By Sarah N. Lynch
WASHINGTON | Wed May 1, 2013 9:59am EDT
WASHINGTON May 1 (Reuters) - The top U.S. securities regulator on Wednesday was poised to propose new rules for the over-the-counter derivatives business of foreign banks, saying it was offering a middle ground in a brewing international conflict over how to regulate the $640 trillion market.
The Securities and Exchange Commission's 1,000-page draft could help soothe tensions between European regulators and the U.S. Commodity Futures Trading Commission over disagreements about how far-reaching U.S. derivatives rules should be.
Europeans and the CFTC have butted heads over the issue for the past year, with CFTC Chairman Gary Gensler calling for foreign banks to abide by most U.S. rules.
European regulators have countered that the CFTC's aggressive approach could create duplicative regimes and have urged the United States to let them regulate the banks on their own turf.
The SEC's proposal would subject U.S.-based businesses to the commission's derivatives rules, but would also allow European regulators in some cases to police swap dealers under their own rules through so-called "substituted compliance."
"The staff is hopeful that the proposal will advance the dialogue with fellow regulators across the globe and move us all toward a pragmatic middle ground solution to cross border issues," SEC spokesman John Nester said.

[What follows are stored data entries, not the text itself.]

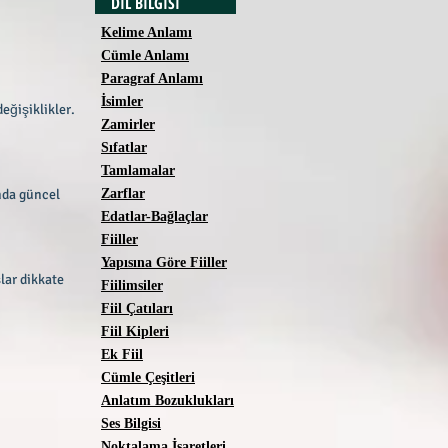
DİL BİLGİSİ
Kelime Anlamı
Cümle Anlamı
Paragraf Anlamı
İsimler
eğişiklikler.
Zamirler
Sıfatlar
Tamlamalar
nda güncel
Zarflar
Edatlar-Bağlaçlar
Fiiller
Yapısına Göre Fiiller
lar dikkate
Fiilimsiler
Fiil Çatıları
Fiil Kipleri
Ek Fiil
Cümle Çeşitleri
Anlatım Bozuklukları
Ses Bilgisi
Noktalama İşaretleri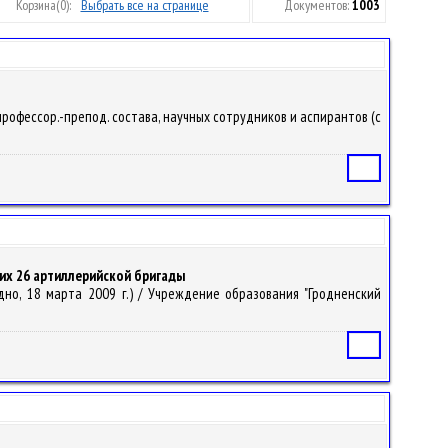
Корзина
(0):
Выбрать все на странице
Документов:
1003
 профессор.-препод. состава, научных сотрудников и аспирантов (с
Статья
щих 26 артиллерийской бригады
дно, 18 марта 2009 г.) / Учреждение образования "Гродненский
Статья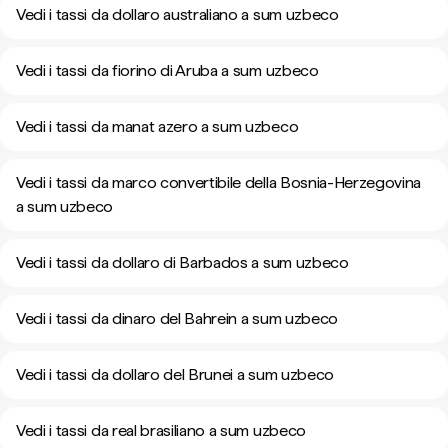
Vedi i tassi da dollaro australiano a sum uzbeco
Vedi i tassi da fiorino di Aruba a sum uzbeco
Vedi i tassi da manat azero a sum uzbeco
Vedi i tassi da marco convertibile della Bosnia-Herzegovina
a sum uzbeco
Vedi i tassi da dollaro di Barbados a sum uzbeco
Vedi i tassi da dinaro del Bahrein a sum uzbeco
Vedi i tassi da dollaro del Brunei a sum uzbeco
Vedi i tassi da real brasiliano a sum uzbeco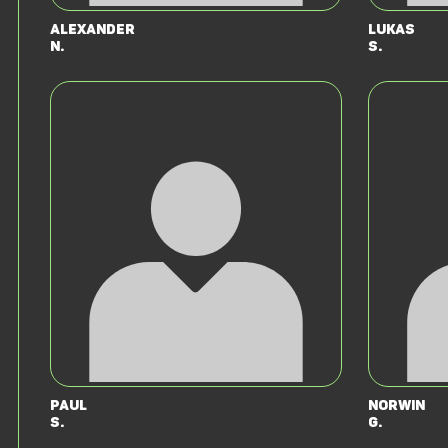
Alexander
Lukas
N.
S.
Paul
Norwin
S.
G.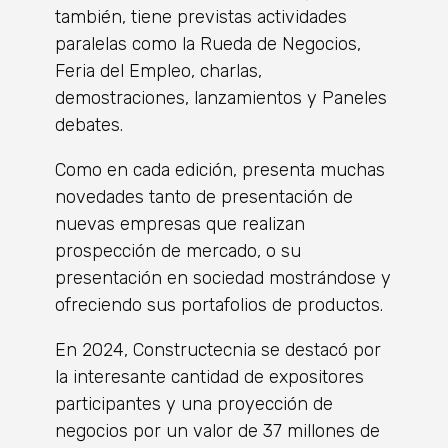
también, tiene previstas actividades
paralelas como la Rueda de Negocios,
Feria del Empleo, charlas,
demostraciones, lanzamientos y Paneles
debates.
Como en cada edición, presenta muchas
novedades tanto de presentación de
nuevas empresas que realizan
prospección de mercado, o su
presentación en sociedad mostrándose y
ofreciendo sus portafolios de productos.
En 2024, Constructecnia se destacó por
la interesante cantidad de expositores
participantes y una proyección de
negocios por un valor de 37 millones de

The debate over how to apply U.S. derivatives rules to banks overseas has been heating up, particularly last month after a Senate investigative panel released a report exploring how a credit derivatives trader dubbed "The London Whale" cost JPMorgan Chase $6.2 billion in trading losses out of a London office.
The SEC and CFTC won broad new powers in the 2010 Dodd-Frank Wall Street reform law to police the $640 trillion over-the-counter derivatives market.
The law requires swap dealers and major traders to set aside capital and post margin on some of the more complex derivatives trades.
Many other swaps, meanwhile, must be routed through clearinghouses to protect against default and traded on regulated platforms to improve price transparency.
It also calls for the SEC and CFTC to oversee trading in other countries in cases where it may have a "direct and significant" effect on U.S. business, though there has been debate on how to interpret that phrase.
The CFTC oversees the lion's share of the market, including all interest-rate swaps, while the SEC is in charge of security-based products like equity swaps and certain kinds of credit derivatives.